La légende de Jack l’Éventreur fascine depuis des générations, et le cinéma n’y est pas resté insensible. Parmi tous les films qui se sont inspirés du premier tueur en série médiatique, From Hell ne cherche pas la réalité historique, et pour cause. Les frères Hughes ont adapté une bande-dessinée d’Alan Moore et Eddie Campbell et leur adaptation, comme l’œuvre originale, ne se soucie guère du fait que l’on n’a jamais retrouvé le coupable et que l’on ne sait toujours pas qui était Jack l’Éventreur. From Hell est une enquête menée jusqu’au bout, avec un coupable désigné à la fin du film, mais au fond, l’identité du meurtrier n’est peut-être pas ce qu’il y a de plus important. La vraie réussite du film, c’est son ambiance particulièrement glauque du Londres de la fin du XIXe siècle. Rien que pour elle, le long-métrage mérite d’être (re)vu…

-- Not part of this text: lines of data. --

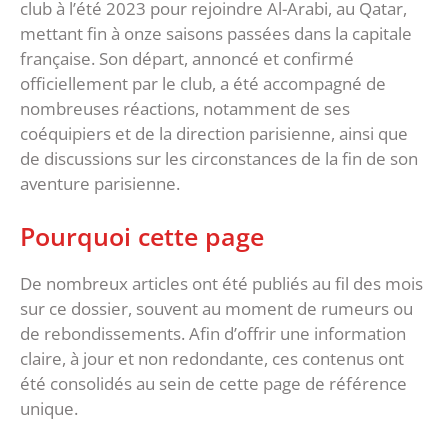
club à l’été 2023 pour rejoindre Al-Arabi, au Qatar,
mettant fin à onze saisons passées dans la capitale
française. Son départ, annoncé et confirmé
officiellement par le club, a été accompagné de
nombreuses réactions, notamment de ses
coéquipiers et de la direction parisienne, ainsi que
de discussions sur les circonstances de la fin de son
aventure parisienne.
Pourquoi cette page
De nombreux articles ont été publiés au fil des mois
sur ce dossier, souvent au moment de rumeurs ou
de rebondissements. Afin d’offrir une information
claire, à jour et non redondante, ces contenus ont
été consolidés au sein de cette page de référence
unique.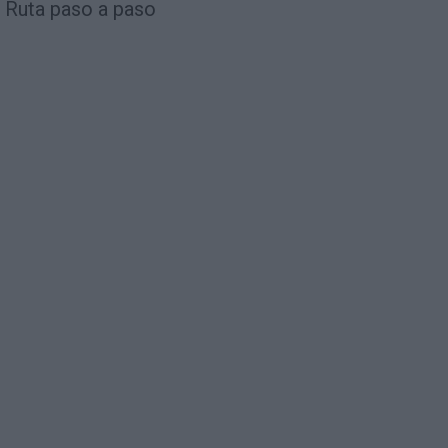
Ruta paso a paso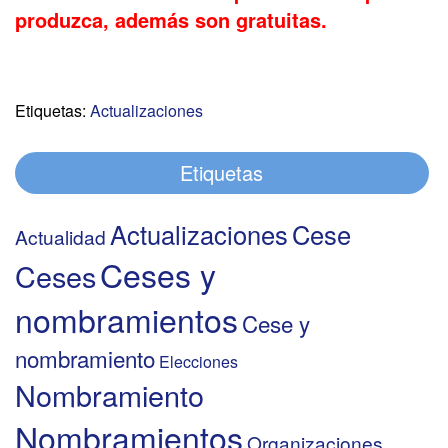
produzca, además son gratuitas.
Etiquetas:
Actualizaciones
Etiquetas
Actualizaciones
Cese
Actualidad
Ceses y
Ceses
nombramientos
Cese y
nombramiento
Elecciones
Nombramiento
Nombramientos
Organizaciones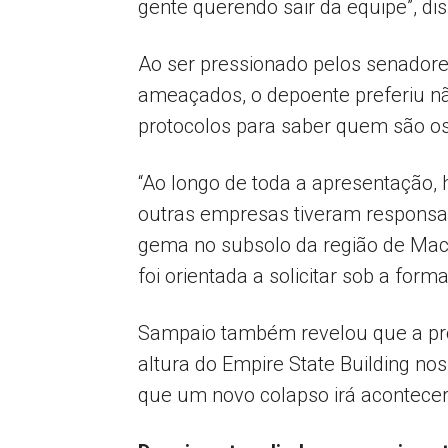
gente querendo sair da equipe”, dis
Ao ser pressionado pelos senador
ameaçados, o depoente preferiu não
protocolos para saber quem são o
“Ao longo de toda a apresentação,
outras empresas tiveram responsa
gema no subsolo da região de Macei
foi orientada a solicitar sob a for
Sampaio também revelou que a pro
altura do Empire State Building no
que um novo colapso irá acontecer,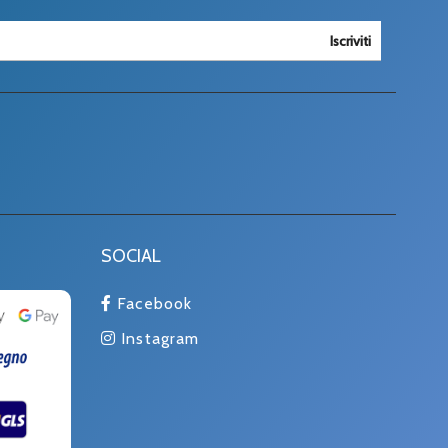
Iscriviti
SOCIAL
Facebook
Instagram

From Hell a le mérite de nous plonger dès les premières minutes dans un Londres fin de XIXe siècle suffoquant et étonnamment réaliste, du moins dès lors que l’on abandonne les plans larges qui évoquent plus des peintures pour se perdre dans les rues sombres de la capitale britannique. Albert et Allen Hughes ont su exploiter toute la noirceur qui était déjà présente dans la bande-dessinée originale, pour l’adapter au cinéma et c’est vraiment efficace. On ne voit pas grand-chose, mais on en voit assez pour prendre la mesure de la crasse ambiante et même si on ne peut pas respirer à travers l’écran, l’imagination fait le reste. C’est dans ce contexte qu’un premier meurtre sauvage est commis : une prostituée est retrouvée morte, ce qui n’a rien d’anormal apparemment à cette époque, surtout dans le quartier pauvre de Whitechapel où il a eu lieu. En revanche, le crime commis est si abominable que l’on fait appel à l’inspecteur Frederick Abberline — un personnage historique d’ailleurs — connu à l’époque pour ses intuitions brillantes. En fait, l’homme est un opiomane qui a des visions quand il se drogue, mais il est effectivement très bon pour trouver un meurtrier. Et dans cette affaire, il sent que ce n’est pas un ouvrier ou un boucher étranger, comme ses supérieurs le souhaiteraient, qui est à l’origine du crime. From Hell ouvre ainsi une enquête qui mène l’inspecteur jusqu’au sommet de l’État : le film se concentre sur le mystère de l’identité du tueur, même si on a assez vite une idée, au moins sur son statut. Les frères Hughes mêlent plutôt habilement la Franc-Maçonnerie à tout cela et on ne sait pas vraiment qui est responsable avant le grand dévoilement. L’ensemble tient la route, mais on retiendra surtout l’ambiance et l’univers, ainsi que la performance de Johnny Depp. Pas encore encombré des tics développés dans la saga Pirates des Caraïbes, l’acteur exploite remarquablement bien ce grain de folie qui fait sa réputation et il est parfait pour ce rôle.
À défaut d’être la vision la plus fidèle du mythe de Jack l’Éventreur, From Hell offre une plongée particulièrement réussie dans la vie londonienne de la fin du XIXe siècle. Les frères Hughes y déploient une enquête bien ficelée, mais on retient surtout l’ambiance et ces rues si sombres que la mort y semble presque normale. Ce n’est pas un grand film, mais c’est un divertissement plaisant, à condition d’accepter un peu d’hémoglobine et de chairs sanguinolentes : l’interdiction au moins de 12 ans n’est pas usurpée.